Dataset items
++++++
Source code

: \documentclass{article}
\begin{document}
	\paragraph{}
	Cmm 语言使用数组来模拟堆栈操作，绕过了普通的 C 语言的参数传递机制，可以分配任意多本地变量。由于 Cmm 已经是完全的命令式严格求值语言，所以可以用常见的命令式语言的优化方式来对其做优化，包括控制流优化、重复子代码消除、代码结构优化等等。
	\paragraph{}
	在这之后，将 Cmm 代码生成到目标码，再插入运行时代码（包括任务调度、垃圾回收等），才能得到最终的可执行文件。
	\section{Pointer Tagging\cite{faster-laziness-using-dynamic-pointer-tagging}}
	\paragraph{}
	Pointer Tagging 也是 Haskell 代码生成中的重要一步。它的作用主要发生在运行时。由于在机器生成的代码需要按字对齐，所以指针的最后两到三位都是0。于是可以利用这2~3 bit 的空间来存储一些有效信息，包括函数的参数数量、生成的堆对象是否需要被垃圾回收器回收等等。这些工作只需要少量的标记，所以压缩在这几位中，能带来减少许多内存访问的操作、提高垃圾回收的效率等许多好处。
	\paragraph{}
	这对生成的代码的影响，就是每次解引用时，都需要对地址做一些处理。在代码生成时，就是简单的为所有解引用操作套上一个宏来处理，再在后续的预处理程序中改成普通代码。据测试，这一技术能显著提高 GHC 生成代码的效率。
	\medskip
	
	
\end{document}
++++++
## Task
Retype the data in full, exactly.

## Solution for this problem
Source code

: \documentclass{article}
\begin{document}
	\paragraph{}
	Cmm 语言使用数组来模拟堆栈操作，绕过了普通的 C 语言的参数传递机制，可以分配任意多本地变量。由于 Cmm 已经是完全的命令式严格求值语言，所以可以用常见的命令式语言的优化方式来对其做优化，包括控制流优化、重复子代码消除、代码结构优化等等。
	\paragraph{}
	在这之后，将 Cmm 代码生成到目标码，再插入运行时代码（包括任务调度、垃圾回收等），才能得到最终的可执行文件。
	\section{Pointer Tagging\cite{faster-laziness-using-dynamic-pointer-tagging}}
	\paragraph{}
	Pointer Tagging 也是 Haskell 代码生成中的重要一步。它的作用主要发生在运行时。由于在机器生成的代码需要按字对齐，所以指针的最后两到三位都是0。于是可以利用这2~3 bit 的空间来存储一些有效信息，包括函数的参数数量、生成的堆对象是否需要被垃圾回收器回收等等。这些工作只需要少量的标记，所以压缩在这几位中，能带来减少许多内存访问的操作、提高垃圾回收的效率等许多好处。
	\paragraph{}
	这对生成的代码的影响，就是每次解引用时，都需要对地址做一些处理。在代码生成时，就是简单的为所有解引用操作套上一个宏来处理，再在后续的预处理程序中改成普通代码。据测试，这一技术能显著提高 GHC 生成代码的效率。
	\medskip
	
	
\end{document}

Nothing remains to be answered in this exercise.